Second, clip the corners of the starting end of the film.
Careful when doing this. The tip of the film can climb out of the groove and stick into the next winding. Then you have a real problem. The best is to cut the leading edge perfectly flat, and between sprocket holes, not through them. There is no difference in the friction from flat or bevelled corners. The entire film causes the friction, not only the leading tip.
It is not only the reel that must be dry. The film must be perfectly dry, too. So make sure the learners are handling the film with gloves, or at the very least, very dry hands.
Any residual fixer, wetting agent or anything else for that matter will leave a spot that cannot dry. If the reel has been thoroughly washed and dried, it can be lubricated by using the pencil method described earlier. However, I have never needed this myself.

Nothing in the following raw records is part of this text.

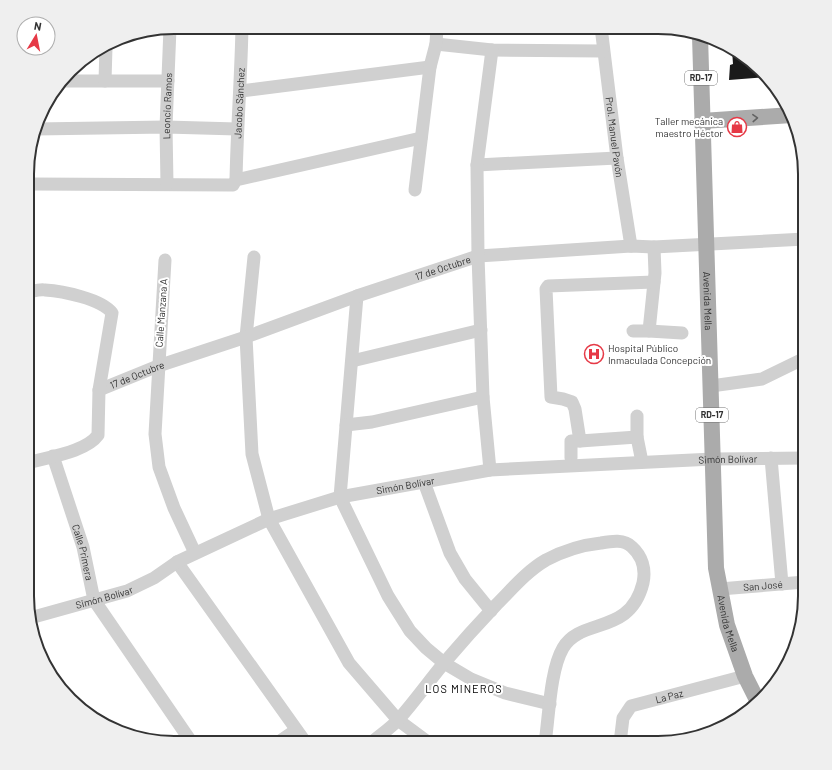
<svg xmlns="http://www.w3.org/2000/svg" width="832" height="770" font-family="Barlow,sans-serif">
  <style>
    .building { fill: #1a1a1a }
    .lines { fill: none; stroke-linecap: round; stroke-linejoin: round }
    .minor { stroke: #d0d0d0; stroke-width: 13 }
    .major { stroke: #ababab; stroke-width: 16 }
    .oneway { stroke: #636363 }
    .labels { text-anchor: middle; stroke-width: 4; stroke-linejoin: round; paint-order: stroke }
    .shield { fill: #fff; stroke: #707070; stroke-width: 1 }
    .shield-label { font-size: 9px; font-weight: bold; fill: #333 }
    .street-label { font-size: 10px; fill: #333; stroke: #fff }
    .poi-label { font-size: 10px; fill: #333; stroke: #fff; text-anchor: end }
    .neighbourhood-label { font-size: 11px; letter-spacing: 1px; fill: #000; stroke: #fff }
    .rim { fill: none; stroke: #333; stroke-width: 2 }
  </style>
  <rect width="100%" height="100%" fill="#fff"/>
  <!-- building -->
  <path class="building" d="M732,50L749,63L768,77L729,80L730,65L733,64Z"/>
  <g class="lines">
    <!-- minor -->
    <g class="minor">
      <path id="s1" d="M601,27L617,158L631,246"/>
      <path d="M436,44L492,50L602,51"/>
      <path d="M63,81H168"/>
      <path d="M105,81L106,47"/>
      <path d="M241,91L430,67"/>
      <path d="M36,129L166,127L237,129"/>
      <path d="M477,165L617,158"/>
      <path id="s2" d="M236,180C237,129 241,78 242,27"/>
      <path d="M30,184L233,185L236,180L421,138"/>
      <path id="s3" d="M167,184L166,127L170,28"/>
      <path d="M415,190L430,67L436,44L437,27"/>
      <path d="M254,257L246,337L252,454L269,519L349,663L398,720L429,743"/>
      <path d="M165,260L155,434L159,467L174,508L195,553"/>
      <path d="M357,296L340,497L388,596L410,631L426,648L444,663L471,679L505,693L550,704"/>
      <path d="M633,331H649L655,273L654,247"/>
      <path d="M649,331L682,333"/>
      <path d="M352,361L481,330"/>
      <path d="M711,386L762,379L805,358"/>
      <path id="s4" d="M99,390L158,366L246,337L357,296L478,256L631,246L654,247L805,239"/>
      <path d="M637,416V437"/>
      <path d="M346,425L372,422L483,397"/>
      <path id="s5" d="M53,456L83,547L94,600L192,743"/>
      <path d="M571,458V441H580"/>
      <path d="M771,458L782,584"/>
      <path d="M803,458L805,479"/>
      <path d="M642,462L637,437L580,441L575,409L572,402L563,399L551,397L546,289L548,286L654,282"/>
      <path d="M28,463C48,457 86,452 98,435L99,390L112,313C102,299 62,291 45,290C40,289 34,291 29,292"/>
      <path d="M490,470L483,397L478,256L477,165L492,50"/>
      <path d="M424,482L450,553L465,579L491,611"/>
      <path d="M177,562L306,743"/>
      <path id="s6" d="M720,589L805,582"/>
      <path id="s7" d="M30,618L127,591L154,578L177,562L269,519L340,497L490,470L713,459L805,458"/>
      <path d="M277,743L296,730"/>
      <path d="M371,743C380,735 391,728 399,719C415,701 429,681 444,663C461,643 479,623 497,604C512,589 527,571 546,560C563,551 582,545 601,543C612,541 624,539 632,547C642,556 646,569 643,583C630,636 581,617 563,648C550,670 549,717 545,743"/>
      <path id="s8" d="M620,743L623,718L631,706L745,676"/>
    </g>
    <!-- major -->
    <g class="major">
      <path id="s9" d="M700,36L716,568L727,625L745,676L758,702"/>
      <path d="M702,121L792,115"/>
    </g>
  </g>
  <!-- one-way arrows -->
  <defs><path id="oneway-chevron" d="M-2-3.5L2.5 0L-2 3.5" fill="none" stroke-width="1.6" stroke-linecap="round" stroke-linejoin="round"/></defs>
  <use class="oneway" href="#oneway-chevron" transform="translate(755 118) rotate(-3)"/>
  <!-- icons -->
  <defs>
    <symbol id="shop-ring" viewBox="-11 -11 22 22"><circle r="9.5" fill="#fff" stroke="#e63946" stroke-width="1.5"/><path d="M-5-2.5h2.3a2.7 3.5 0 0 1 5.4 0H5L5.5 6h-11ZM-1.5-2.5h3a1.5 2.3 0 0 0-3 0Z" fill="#e63946"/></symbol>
    <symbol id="hospital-ring" viewBox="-11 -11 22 22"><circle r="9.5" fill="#fff" stroke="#e63946" stroke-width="1.5"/><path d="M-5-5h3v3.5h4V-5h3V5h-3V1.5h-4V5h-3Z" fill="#e63946"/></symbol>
  </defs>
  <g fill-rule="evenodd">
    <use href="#shop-ring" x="726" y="116" width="22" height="22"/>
    <use href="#hospital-ring" x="583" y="343" width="22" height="22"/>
  </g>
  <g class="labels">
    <!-- shield labels -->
    <g class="shield">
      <rect x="685" y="71" width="32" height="14" rx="3"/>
      <rect x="696" y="408" width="32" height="14" rx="3"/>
    </g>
    <g class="shield-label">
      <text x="701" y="81">RD-17</text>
      <text x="712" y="418">RD-17</text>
    </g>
    <!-- street labels -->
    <g class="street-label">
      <text dy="4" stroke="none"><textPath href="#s2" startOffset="77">Jacobo Sánchez</textPath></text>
      <text dy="4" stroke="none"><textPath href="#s3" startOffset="78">Leoncio Ramos</textPath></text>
      <text dy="4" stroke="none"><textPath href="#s1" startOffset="111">Prol. Manuel Pavón</textPath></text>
      <text dy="4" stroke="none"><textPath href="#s4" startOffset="365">17 de Octubre</textPath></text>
      <text dy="4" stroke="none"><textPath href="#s9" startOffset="265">Avenida Mella</textPath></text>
      <text transform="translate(161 313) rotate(-86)" y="4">Calle Manzana A</text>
      <text dy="4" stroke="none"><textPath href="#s4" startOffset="41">17 de Octubre</textPath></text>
      <text dy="4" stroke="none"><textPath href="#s7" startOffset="725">Simón Bolívar</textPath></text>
      <text dy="4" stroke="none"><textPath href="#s7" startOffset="401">Simón Bolívar</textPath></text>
      <text dy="4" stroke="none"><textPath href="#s5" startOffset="101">Calle Primera</textPath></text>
      <text dy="4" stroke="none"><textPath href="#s6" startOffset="43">San José</textPath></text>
      <text dy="4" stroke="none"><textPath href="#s7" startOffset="77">Simón Bolívar</textPath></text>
      <text dy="4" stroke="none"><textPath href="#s9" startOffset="589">Avenida Mella</textPath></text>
      <text dy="4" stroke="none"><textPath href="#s8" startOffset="79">La Paz</textPath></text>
    </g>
    <!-- poi labels -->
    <g class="poi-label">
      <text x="723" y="125">Taller mecánica<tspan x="723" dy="12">maestro Héctor</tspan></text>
      <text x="608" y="352" text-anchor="start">Hospital Público<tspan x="608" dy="12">Inmaculada Concepción</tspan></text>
    </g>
    <!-- neighbourhood labels -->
    <g class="neighbourhood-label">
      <text x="464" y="693">LOS MINEROS</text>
    </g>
  </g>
  <!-- crop -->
  <path d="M0 0H832V770H0ZM174 34H658A140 140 0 0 1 798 174V596A140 140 0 0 1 658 736H174A140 140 0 0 1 34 596V174A140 140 0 0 1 174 34Z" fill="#efefef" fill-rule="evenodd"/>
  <path class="rim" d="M174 34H658A140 140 0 0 1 798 174V596A140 140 0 0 1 658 736H174A140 140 0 0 1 34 596V174A140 140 0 0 1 174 34Z"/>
  <!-- north arrow -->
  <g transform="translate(36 36) rotate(10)"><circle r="19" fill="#ffffff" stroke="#adadad"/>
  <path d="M0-3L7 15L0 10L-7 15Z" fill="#e63946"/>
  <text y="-6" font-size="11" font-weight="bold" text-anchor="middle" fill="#333333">N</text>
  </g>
</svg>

If you are rolling bulk film, be careful about loading too long. Two or three extra frames can make the difference between it fitting or not. But it won't cause a third of the film to stick out.
If after all of this a particular reel gives perennial problems, replace it with a new one. It might have a small crack or scratch that causes the film tip to snag, or something else that might be difficult to see. Or the inside of the groove has become simply too rough from over-use. Whatever the issue, a reel costs less than the time you are going to spend trying to extend its useful life by 10%.
EDIT: One more thing, as someone else mentioned, reverse curl. I never load film directly from the camera into the reel. Most cameras reverse the bend of the film, and it takes a good few hours rewound into the cartridge for the film to rediscover its inward curl. If you partially rewind with the leader sticking out, cut off the part that bends upwards (away from the emulsion side). Otherwise it will cause a lot of extra friction and may be impossible to coax into the reel. The best is a curl that is the same as the reel itself.